Trinity (Shrewsbury)
- Full name: Trinity (Shrewsbury) Football Club
- Founded: 1877
- Dissolved: 1885
- Ground: Sutton Lane
- Secretary: C. R. Mallett
| Home colours |

= Trinity (Shrewsbury) F.C. =

Defunct football club from Shrewsbury, England

Trinity (Shrewsbury) F.C. was an association football club based in Shrewsbury, England. The club's name was often reported simply as Trinity.

==History==

The club was founded in 1877 and was linked to the Holy Trinity Church in the town, the church's curate William Fletcher playing in the club's first recorded match (a 1–0 win at Pontesbury).

Trinity entered the first Shropshire Senior Cup during its first season, beating Bishop's Castle 2–0 in the first round. It lost in a second round replay to Wellington Town, the eventual runner-up, being unlucky in the first match when Wallett had an open goal at his mercy right at the end of the game, but was fouled; however the Rev.
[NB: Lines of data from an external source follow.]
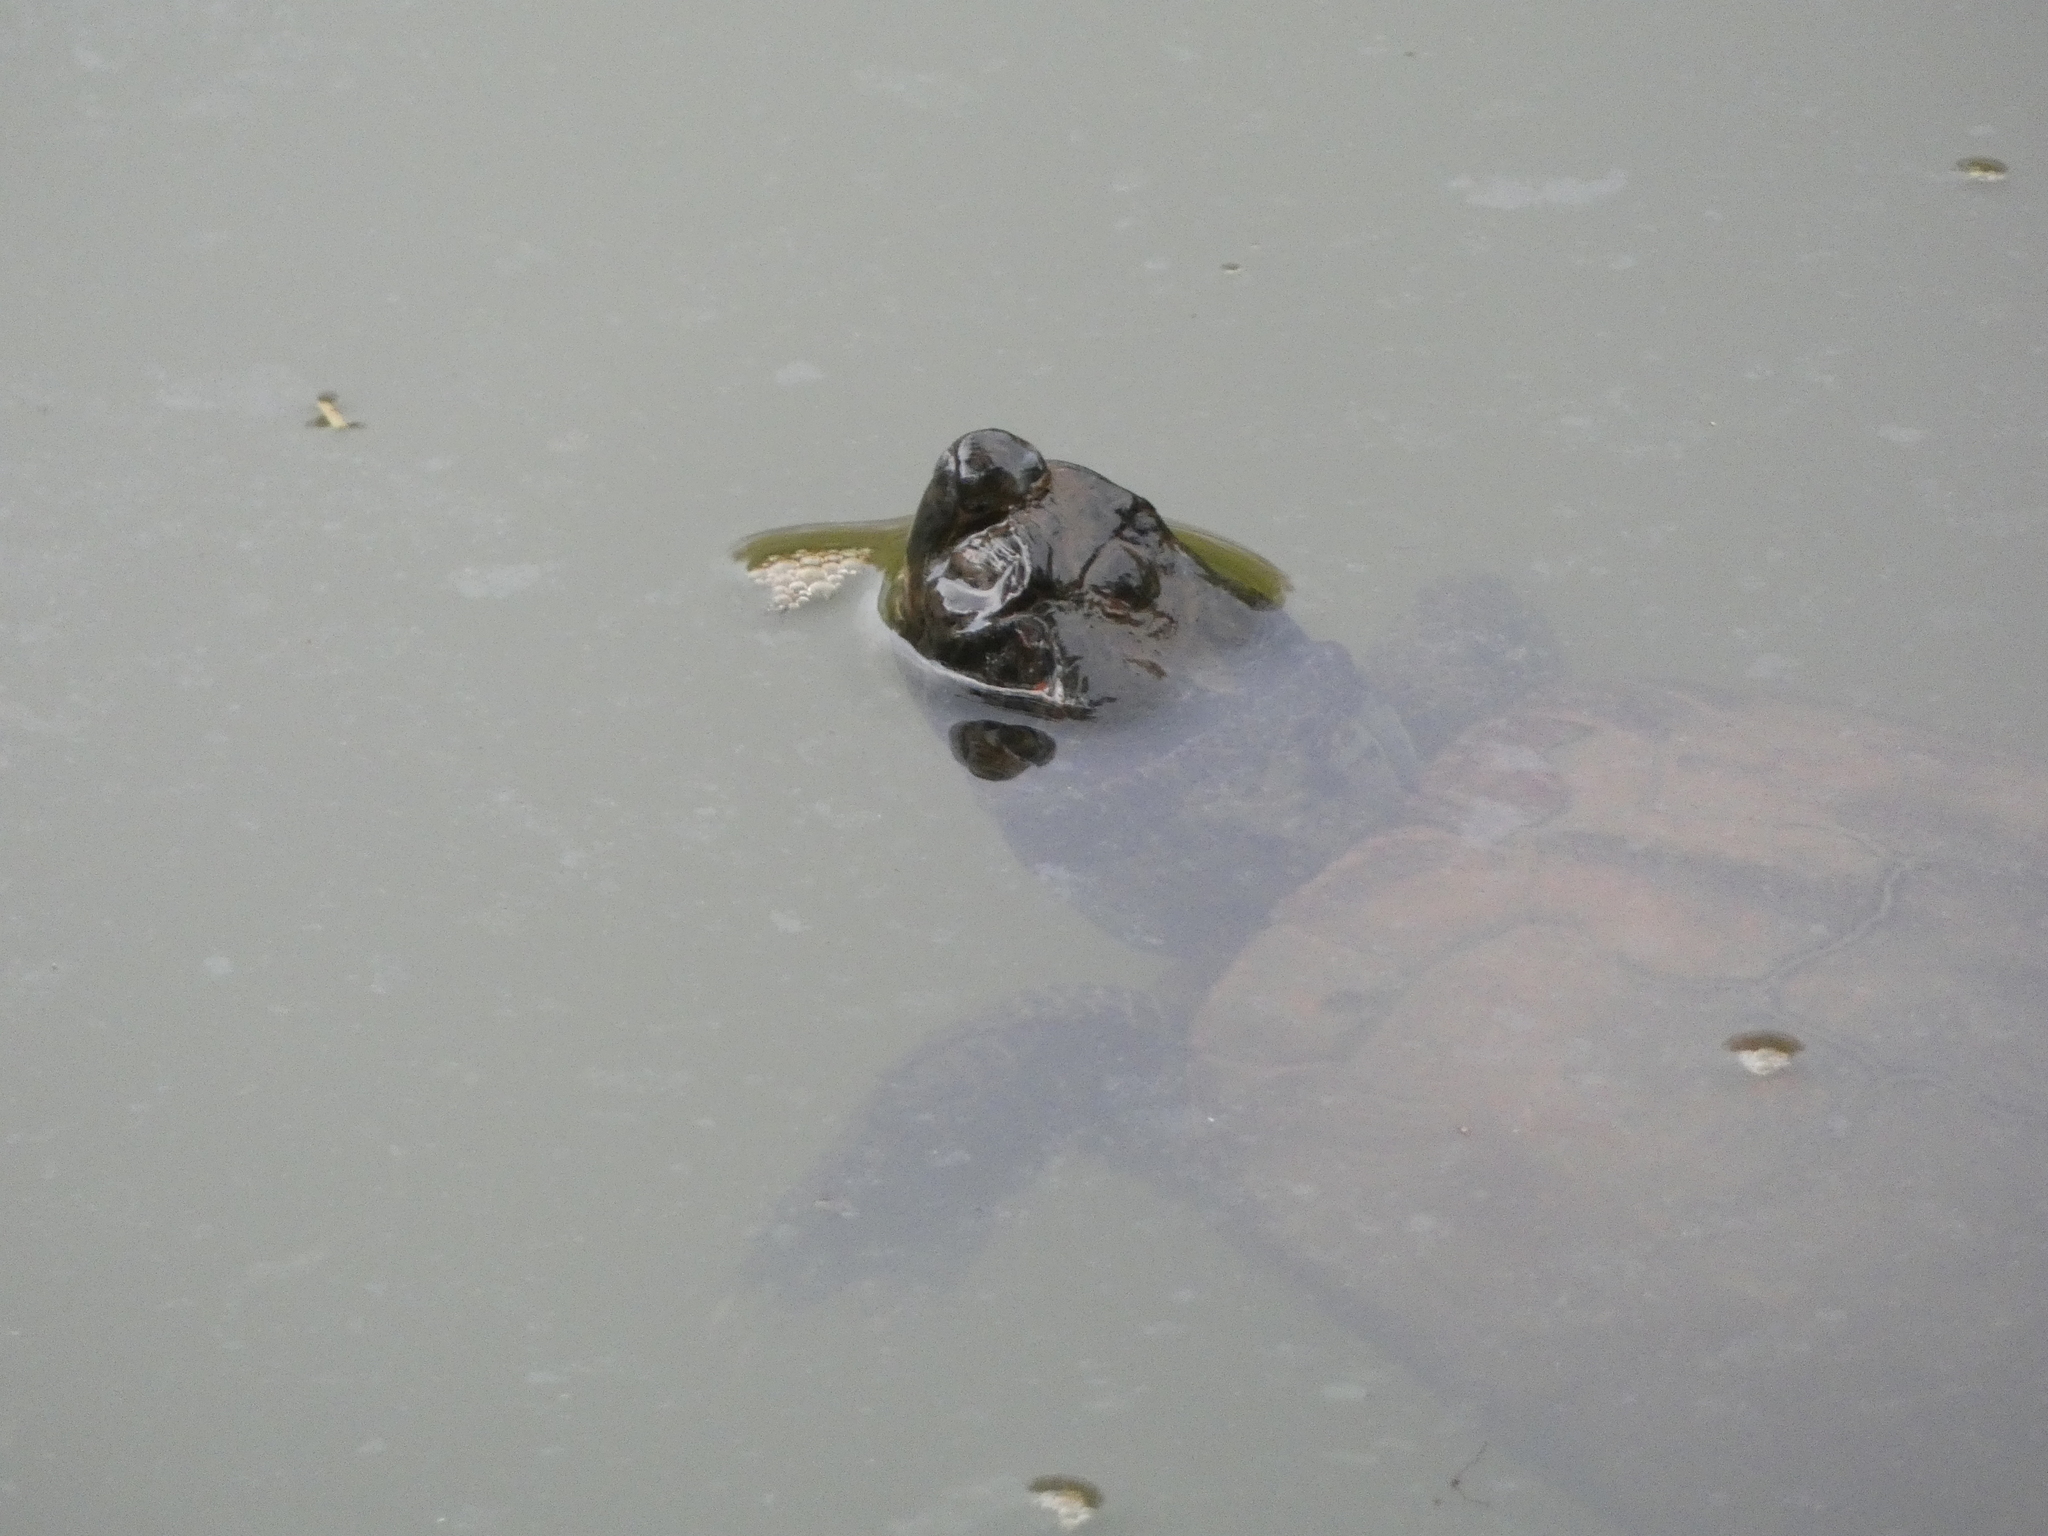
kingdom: Animalia
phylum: Chordata
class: Testudines
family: Emydidae
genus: Trachemys
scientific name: Trachemys scripta
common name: Slider
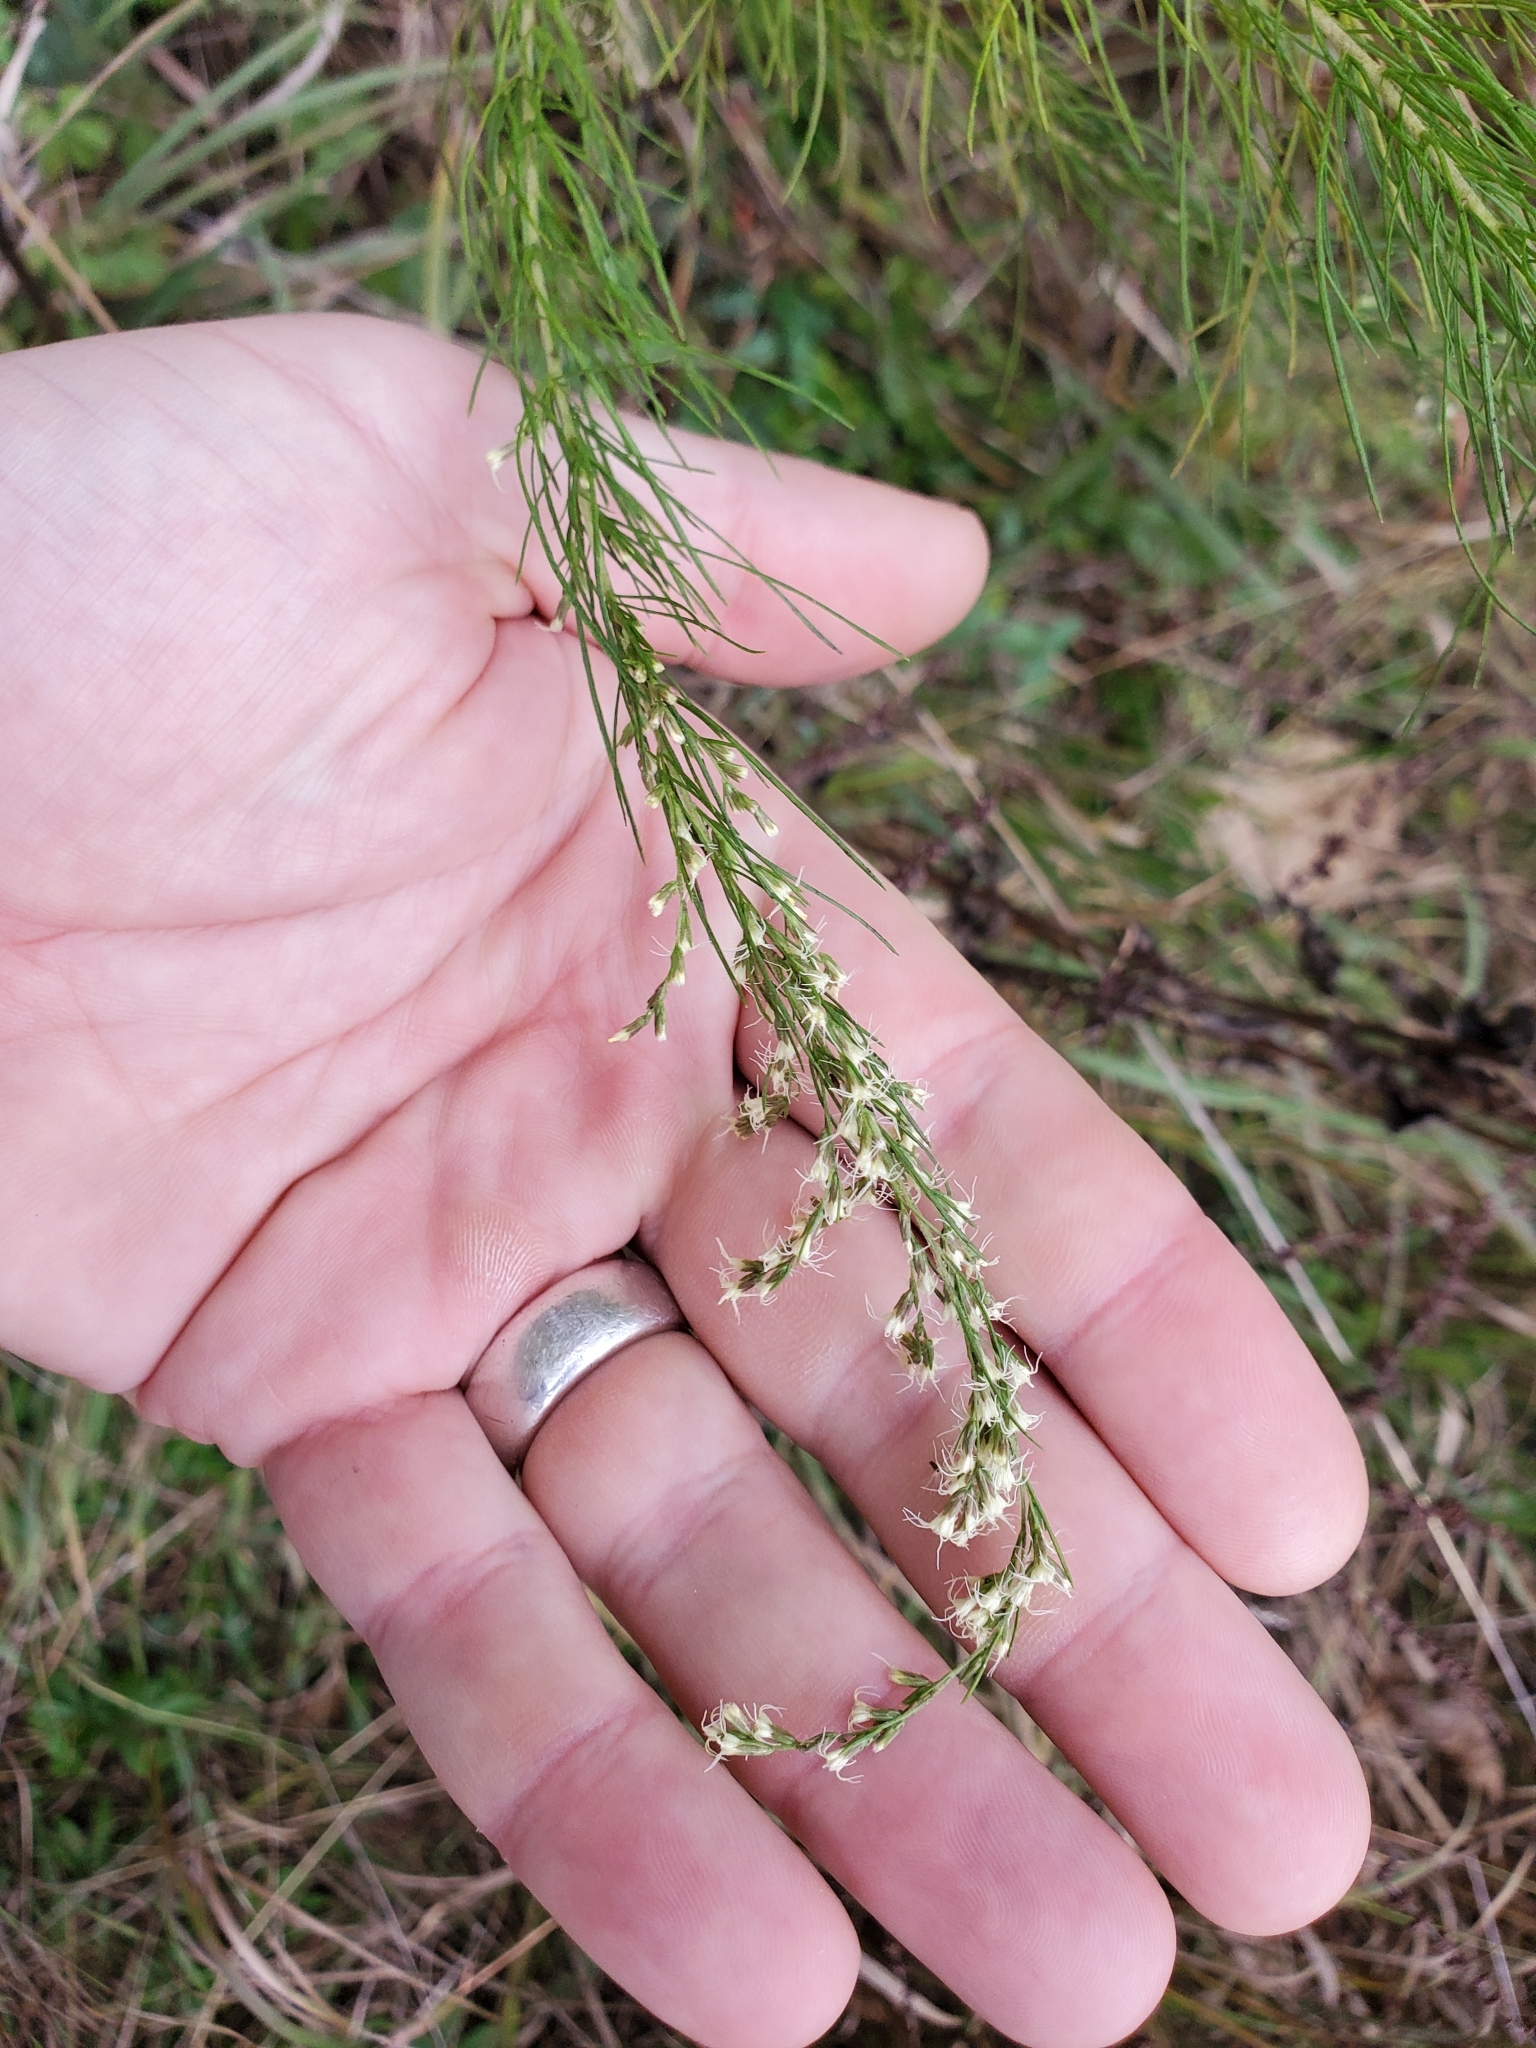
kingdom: Plantae
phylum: Tracheophyta
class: Magnoliopsida
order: Asterales
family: Asteraceae
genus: Eupatorium
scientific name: Eupatorium capillifolium
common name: Dog-fennel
Fletcher, as captain, did not claim a foul, as the umpires were too far away to adjudicate.

The club entered the 1878–79 Welsh Cup and walked over in the first round, after its scheduled opponents from the 23rd Royal Welsh Fusiliers scratched. It lost in the second round at Chirk A.A.A., only losing to a goal on the hour despite playing the tie with 10 men. Trinity put in a protest about the refereeing, but it was dismissed on the basis that the referee's decision is final.

Although the club is recorded as playing until 1885, it did not enter any national competition again.

==Colours==

The club's colours were red and white.

==Ground==

The club's original ground was Sutton Lane. By March 1883 the club was playing on a field at Cemetery Road, which had been the ground of the first Shrewsbury Town club.